- [WORK REQUEST]
Pull out each line below that contains the string "para". Case counts.

INPUT below:

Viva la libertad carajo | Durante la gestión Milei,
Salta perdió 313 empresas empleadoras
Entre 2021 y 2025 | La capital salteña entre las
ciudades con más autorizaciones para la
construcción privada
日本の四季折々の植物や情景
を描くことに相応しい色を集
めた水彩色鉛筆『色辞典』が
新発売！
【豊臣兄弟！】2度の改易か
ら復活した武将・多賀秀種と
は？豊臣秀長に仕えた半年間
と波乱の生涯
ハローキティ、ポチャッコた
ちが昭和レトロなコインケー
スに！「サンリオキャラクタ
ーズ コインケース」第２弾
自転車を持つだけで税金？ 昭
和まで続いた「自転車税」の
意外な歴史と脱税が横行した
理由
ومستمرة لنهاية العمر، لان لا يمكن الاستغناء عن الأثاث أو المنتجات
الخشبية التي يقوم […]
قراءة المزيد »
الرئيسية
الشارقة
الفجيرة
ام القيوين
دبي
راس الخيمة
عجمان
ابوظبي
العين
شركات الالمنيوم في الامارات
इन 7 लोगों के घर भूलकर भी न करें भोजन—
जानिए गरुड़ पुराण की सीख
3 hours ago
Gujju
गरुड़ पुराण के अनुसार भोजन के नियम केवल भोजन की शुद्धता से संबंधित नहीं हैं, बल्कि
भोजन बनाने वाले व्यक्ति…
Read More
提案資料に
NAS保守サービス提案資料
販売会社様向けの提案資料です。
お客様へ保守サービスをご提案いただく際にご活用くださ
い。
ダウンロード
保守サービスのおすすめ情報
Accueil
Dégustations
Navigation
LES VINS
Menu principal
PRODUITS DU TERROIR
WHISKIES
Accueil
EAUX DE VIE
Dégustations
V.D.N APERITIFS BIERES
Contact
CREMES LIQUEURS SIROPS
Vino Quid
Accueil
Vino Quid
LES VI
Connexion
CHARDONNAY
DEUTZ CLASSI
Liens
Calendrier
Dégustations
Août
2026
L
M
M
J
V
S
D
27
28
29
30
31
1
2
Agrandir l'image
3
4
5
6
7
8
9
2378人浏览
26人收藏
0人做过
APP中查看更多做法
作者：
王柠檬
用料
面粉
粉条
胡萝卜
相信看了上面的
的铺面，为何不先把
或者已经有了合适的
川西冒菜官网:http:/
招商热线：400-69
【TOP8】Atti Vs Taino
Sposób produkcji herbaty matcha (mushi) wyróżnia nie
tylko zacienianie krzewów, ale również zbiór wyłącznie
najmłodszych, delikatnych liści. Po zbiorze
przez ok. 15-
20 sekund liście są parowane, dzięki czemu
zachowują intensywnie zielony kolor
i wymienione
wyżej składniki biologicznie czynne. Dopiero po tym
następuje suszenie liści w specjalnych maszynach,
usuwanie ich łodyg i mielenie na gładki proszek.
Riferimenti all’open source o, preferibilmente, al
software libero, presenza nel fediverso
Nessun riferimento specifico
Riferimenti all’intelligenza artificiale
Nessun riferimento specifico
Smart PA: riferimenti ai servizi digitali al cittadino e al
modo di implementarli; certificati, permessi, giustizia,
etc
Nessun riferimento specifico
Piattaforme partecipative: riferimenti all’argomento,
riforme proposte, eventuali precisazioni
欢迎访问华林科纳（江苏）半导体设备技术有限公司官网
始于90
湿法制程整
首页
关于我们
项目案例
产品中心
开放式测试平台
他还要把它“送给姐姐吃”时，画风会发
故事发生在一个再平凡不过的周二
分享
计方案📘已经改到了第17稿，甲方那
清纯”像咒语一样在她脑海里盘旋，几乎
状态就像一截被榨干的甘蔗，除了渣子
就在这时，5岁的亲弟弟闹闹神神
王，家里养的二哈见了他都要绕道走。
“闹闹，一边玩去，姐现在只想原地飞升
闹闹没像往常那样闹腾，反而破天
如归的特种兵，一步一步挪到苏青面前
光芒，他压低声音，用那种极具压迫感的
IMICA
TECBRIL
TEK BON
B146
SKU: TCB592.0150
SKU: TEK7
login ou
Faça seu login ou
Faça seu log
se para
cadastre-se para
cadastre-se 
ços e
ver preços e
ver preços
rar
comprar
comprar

End of INPUT.

- [REPLY]
ciudades con más autorizaciones para la
se para
cadastre-se para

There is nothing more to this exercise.